This book is the thirty year history of the famous icebreaker, the Aurora Australis. It was the first and only icebreaker of its kind to be made in Australia. It has a really exciting story, starting with the idea and going all the way to the end of its life. I was captivated by this book from the beginning. There is so much to love.
While it was constructed in Australia, it was designed in Helsinki. The Wärtsilä Corporation was world-renowned for their work in designing ships. But there were issues this time. This was in the 1980s when the internet was not really around, at least, not in the way you and I know. The companies in Finland and Australia couldn’t just email photos of the problems to each other and tell them the issues in a simple way. They used other, older methods. And often the construction people just used their ingenuity to fix things. It did mean that there was a little less space in the area than was originally designed, but when you have two pipes that must meet and it takes longer to get answers as to why things are working than it does to be ingenious then ingenuity will win out. With a build of this size, if you keep going back and forth with little problems then you’ll find yourself way over time and budget.
There was one time when they couldn’t be ingenious. The Wärtsilä Corporation had gone bankrupt, just at the time the Aurora Australis was finished. Normally, you’d be saying it’d be fine, but final calculations were needed. Two of the Australian executives hopped on a plane to Helsinki, found the man who needed to do the calculations and persuaded him to do them. This man sat and did the calculations on his own time as his company had gone bankrupt and this is something they recognise in the book. But if he had refused, then the Australian company would have gone down too and the Aurora Australis would never have sailed.

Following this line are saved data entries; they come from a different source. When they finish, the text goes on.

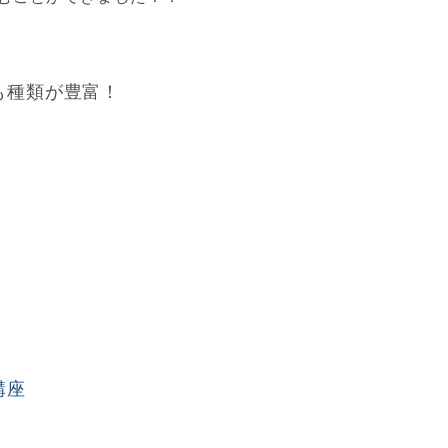
も種類が豊富！
講座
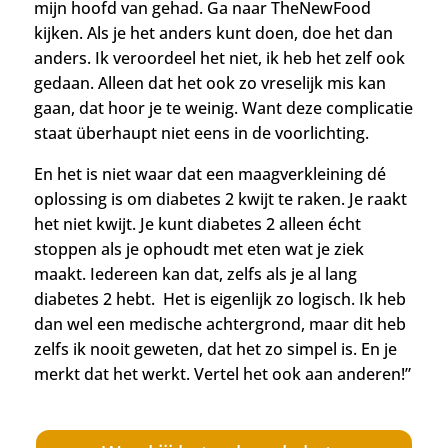
mijn hoofd van gehad.
Ga naar TheNewFood
kijken.
Als je het anders kunt doen, doe het dan
anders. Ik veroordeel het niet, ik heb het zelf ook
gedaan. Alleen dat het ook zo vreselijk mis kan
gaan, dat hoor je te weinig. Want deze complicatie
staat überhaupt niet eens in de voorlichting.
En het is niet waar dat een maagverkleining dé
oplossing is om diabetes 2 kwijt te raken. Je raakt
het niet kwijt. Je kunt diabetes 2 alleen écht
stoppen als je ophoudt met eten wat je ziek
maakt. Iedereen kan dat, zelfs als je al lang
diabetes 2 hebt. Het is eigenlijk zo logisch. Ik heb
dan wel een medische achtergrond, maar dit heb
zelfs ik nooit geweten, dat het zo simpel is. En je
merkt dat het werkt. Vertel het ook aan anderen!”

Other things I took note of
I write this in really cold weather, it’s currently 7°C or about 45°F. In Helsinki this company send their welders home when it gets to -20°C (-4°F) or so, apparently you can’t get the steel hot enough. They don’t send them home because it’s too cold for the people to work, but when it’s too cold to do make the metal do what it’s meant to do.
They had a fire. It isn’t clear to me how the fire started but it was really major. All passengers were cleared to a specific spot where they could be easily evacuated from. There were no deaths and few suffered physical wounds, although frostbite was probably among these wounds as some people didn’t grab enough warm clothes when they left their rooms. However, there were emotional wounds with some people suffering nightmares and insomnia after they returned home. I can understand that, I’ve been hearing so many people having emotional issues due to COVID19, issues similar to this.
I learned about crabeater seals. Apparently their teeth have adapted to let them eat krill. They have lobed teeth which act as strainers, letting the water out and keeping the krill in. I found a cute video of crabeater seals for you to watch which has nothing to do with the Aurora Australis.
I learned a new word. It’s really just a reduced version of an old word but I’d never seen it before. The word is ‘blizz’. It appears to be short for blizzard and is normally used in the Antarctica. I could only find it in The Antarctic Dictionary: A Complete Guide to Antarctic English I loved this idea so much I thought I’d show you the book.
Besides all the history, all the drama and all the excitement I learned one more thing. As I was reading I suddenly realised that this book above all the other books I’ve read in my life should inform how I write my own book. As many people know I’m writing the history of my synagogue. I’ve read histories of organisations before but most of them were rather dry and didn’t show us much in the way of emotion. Through Ice & Fire showed me the way to writing a history of an organisation where the love of, and for, the organisation shines through. Laverick showed me how much to put in and how much to leave out. She also showed me how the parts of the history of my synagogue which I feel need writing but are not really part of the actual history can be displayed. While I loved this book for its history, the drama, the emotion and the love she showed for the Aurora Australis, I will be forever in Laverick’s debt for showing me how to structure my own book.
If you love histories as much as I do then this is a book for you. Here’s an affiliate link with Booktopia, so you can buy it and discover the magic for yourself.
Thank you to Pan MacMillan for sending me this book for review.
One last thing for you. If you’re an 80s music lover you’ll understand this really quickly, if you’re not you can look at this video. I’d been reading the book for a few days, despite the readability I found I had to keep rereading passages. I couldn’t figure out why I had a song about Sara in my head. One day I looked down at the book and it clicked. Brains are odd things.